Using EES (or other) software, solve these systems of algebraic equations. (a) $$ \begin{array}{r} 3 x_{1}-x_{2}+3 x_{3}=0 \\ -x_{1}+2 x_{2}+x_{3}=3 \\ 2 x_{1}-x_{2}-x_{3}=2 \end{array} $$ (b) $$ \begin{aligned} 4 x_{1}-2 x_{2}^{2}+0.5 x_{3} &=-2 \\ x_{1}^{3}-x_{2}+x_{3} &=11.964 \\ x_{1}+x_{2}+x_{3} &=3 \end{aligned} $$

Question: Solve the following systems of algebraic equations using the provided steps: System (a): $$ 3x_1 - x_2 + 3x_3 = 0 \\ -x_1 + 2x_2 + x_3 = 3 \\ 2x_1 - x_2 - x_3 = 2 $$ System (b): $$ 4x_1 - 2x_2^2 + 0.5x_3 + 2 = 0\\ x_1^3 - x_2 + x_3 - 11.964 = 0\\ x_1 + x_2 + x_3 - 3 = 0 $$ Answer: For system (a), following the steps for solving a linear system of equations, we find the solution to be: $$ x_1 = 1\\ x_2 = 1\\ x_3 = 2 $$ For system (b), we set up the problem to be solved using an iterative method such as the Newton-Raphson method with the given Jacobian matrix and vector function.
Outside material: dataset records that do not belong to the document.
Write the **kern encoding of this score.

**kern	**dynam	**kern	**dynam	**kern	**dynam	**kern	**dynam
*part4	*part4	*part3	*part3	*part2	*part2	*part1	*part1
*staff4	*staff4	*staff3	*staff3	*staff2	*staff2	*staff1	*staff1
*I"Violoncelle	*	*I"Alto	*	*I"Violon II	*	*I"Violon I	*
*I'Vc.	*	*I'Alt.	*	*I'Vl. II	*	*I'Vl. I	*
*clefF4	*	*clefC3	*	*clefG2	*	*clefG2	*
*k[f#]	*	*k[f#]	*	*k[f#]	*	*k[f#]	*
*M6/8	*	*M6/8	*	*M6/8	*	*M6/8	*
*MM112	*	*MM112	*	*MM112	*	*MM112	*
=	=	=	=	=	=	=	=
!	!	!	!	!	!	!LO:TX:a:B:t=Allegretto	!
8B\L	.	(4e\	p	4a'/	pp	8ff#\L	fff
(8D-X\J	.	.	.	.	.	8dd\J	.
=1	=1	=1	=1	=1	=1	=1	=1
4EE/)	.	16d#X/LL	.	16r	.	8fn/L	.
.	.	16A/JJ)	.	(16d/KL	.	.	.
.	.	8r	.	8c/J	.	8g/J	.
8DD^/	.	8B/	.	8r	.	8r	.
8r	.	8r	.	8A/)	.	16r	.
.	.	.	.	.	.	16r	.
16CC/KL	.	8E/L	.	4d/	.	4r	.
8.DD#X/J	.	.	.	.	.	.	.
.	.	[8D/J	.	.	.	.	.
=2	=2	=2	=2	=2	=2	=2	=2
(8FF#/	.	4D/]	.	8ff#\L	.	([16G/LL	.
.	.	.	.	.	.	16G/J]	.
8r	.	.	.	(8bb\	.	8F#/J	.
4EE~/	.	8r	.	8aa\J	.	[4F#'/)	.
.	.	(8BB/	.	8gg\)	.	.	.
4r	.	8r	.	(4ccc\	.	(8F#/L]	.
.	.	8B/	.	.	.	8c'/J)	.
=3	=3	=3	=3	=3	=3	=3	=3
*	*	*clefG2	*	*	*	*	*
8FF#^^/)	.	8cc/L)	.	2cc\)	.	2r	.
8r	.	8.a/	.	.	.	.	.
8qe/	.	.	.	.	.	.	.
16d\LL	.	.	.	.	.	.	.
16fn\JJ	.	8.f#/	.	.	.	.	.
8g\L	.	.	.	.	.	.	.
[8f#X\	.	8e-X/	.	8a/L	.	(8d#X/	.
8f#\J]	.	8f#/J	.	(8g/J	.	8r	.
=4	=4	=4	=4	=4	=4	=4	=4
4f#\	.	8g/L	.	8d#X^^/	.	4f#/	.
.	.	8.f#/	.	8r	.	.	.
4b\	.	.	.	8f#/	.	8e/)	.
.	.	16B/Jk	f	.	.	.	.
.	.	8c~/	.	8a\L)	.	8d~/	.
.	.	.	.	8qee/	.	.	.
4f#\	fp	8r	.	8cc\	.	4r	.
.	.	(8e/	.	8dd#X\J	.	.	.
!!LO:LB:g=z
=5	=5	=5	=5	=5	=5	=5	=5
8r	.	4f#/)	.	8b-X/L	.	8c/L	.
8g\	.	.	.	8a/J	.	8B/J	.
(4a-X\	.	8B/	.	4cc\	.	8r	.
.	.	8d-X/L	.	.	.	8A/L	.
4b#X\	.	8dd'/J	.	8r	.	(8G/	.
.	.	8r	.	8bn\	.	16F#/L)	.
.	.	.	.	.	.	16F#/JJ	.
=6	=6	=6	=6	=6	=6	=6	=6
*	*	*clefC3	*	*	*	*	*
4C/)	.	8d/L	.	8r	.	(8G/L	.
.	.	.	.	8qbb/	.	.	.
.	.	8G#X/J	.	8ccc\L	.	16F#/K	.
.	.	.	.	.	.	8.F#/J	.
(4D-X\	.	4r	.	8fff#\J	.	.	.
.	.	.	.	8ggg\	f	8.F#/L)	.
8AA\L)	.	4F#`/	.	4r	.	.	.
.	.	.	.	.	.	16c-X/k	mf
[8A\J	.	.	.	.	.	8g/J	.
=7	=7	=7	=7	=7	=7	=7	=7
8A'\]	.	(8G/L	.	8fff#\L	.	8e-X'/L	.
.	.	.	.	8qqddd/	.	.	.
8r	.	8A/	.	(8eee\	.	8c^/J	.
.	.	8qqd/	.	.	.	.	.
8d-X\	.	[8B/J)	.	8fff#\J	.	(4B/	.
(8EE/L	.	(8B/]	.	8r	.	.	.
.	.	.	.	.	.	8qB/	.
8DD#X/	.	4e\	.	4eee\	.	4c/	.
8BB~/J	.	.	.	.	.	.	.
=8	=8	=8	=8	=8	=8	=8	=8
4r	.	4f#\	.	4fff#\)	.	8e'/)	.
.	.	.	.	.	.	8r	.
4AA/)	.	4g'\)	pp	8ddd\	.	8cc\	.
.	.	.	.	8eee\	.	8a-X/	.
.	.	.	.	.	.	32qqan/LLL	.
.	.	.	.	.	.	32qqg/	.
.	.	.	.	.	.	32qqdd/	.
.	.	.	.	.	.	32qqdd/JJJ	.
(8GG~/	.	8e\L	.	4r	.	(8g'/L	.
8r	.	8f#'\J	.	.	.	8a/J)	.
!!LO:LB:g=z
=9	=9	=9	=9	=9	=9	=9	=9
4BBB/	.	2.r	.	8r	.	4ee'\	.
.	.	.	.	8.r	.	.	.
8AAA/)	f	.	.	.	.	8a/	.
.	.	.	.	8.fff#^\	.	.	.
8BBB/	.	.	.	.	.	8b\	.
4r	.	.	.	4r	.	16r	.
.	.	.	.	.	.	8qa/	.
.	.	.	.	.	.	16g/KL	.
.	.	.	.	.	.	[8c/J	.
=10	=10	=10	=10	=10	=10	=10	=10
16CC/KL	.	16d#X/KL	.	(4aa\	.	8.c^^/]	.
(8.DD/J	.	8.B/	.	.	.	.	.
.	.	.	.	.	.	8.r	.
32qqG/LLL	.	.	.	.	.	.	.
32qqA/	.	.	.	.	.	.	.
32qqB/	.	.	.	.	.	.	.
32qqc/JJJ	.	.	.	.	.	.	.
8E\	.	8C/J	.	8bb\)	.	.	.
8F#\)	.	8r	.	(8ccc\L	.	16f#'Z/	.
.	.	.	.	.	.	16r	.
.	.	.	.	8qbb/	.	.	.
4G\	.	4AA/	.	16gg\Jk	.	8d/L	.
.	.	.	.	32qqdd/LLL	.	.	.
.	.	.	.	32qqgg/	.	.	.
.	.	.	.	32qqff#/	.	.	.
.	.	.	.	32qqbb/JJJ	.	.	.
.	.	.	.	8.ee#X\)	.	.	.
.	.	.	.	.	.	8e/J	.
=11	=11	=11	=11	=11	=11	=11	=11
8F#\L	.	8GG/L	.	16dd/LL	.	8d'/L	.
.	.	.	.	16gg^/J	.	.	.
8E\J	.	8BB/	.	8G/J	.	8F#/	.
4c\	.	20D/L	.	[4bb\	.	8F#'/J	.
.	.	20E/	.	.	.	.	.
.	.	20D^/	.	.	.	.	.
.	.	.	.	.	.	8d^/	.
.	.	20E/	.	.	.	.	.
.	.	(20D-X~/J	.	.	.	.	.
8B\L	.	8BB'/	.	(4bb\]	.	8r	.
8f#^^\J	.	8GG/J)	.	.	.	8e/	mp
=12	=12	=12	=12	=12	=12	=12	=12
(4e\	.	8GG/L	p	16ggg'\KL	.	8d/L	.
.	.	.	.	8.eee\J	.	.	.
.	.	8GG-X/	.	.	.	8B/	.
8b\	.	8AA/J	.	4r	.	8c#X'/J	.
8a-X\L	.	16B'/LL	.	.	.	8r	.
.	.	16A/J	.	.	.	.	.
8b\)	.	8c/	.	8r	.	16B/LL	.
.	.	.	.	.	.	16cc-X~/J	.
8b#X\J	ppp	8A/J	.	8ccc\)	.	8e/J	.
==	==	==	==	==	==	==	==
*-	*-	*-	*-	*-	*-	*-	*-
To find the solution, we must use a software tool, such as EES or another preferred tool capable of solving systems of nonlinear algebraic equations. A good initial guess must be provided, and the solution will depend on the chosen method's convergence properties.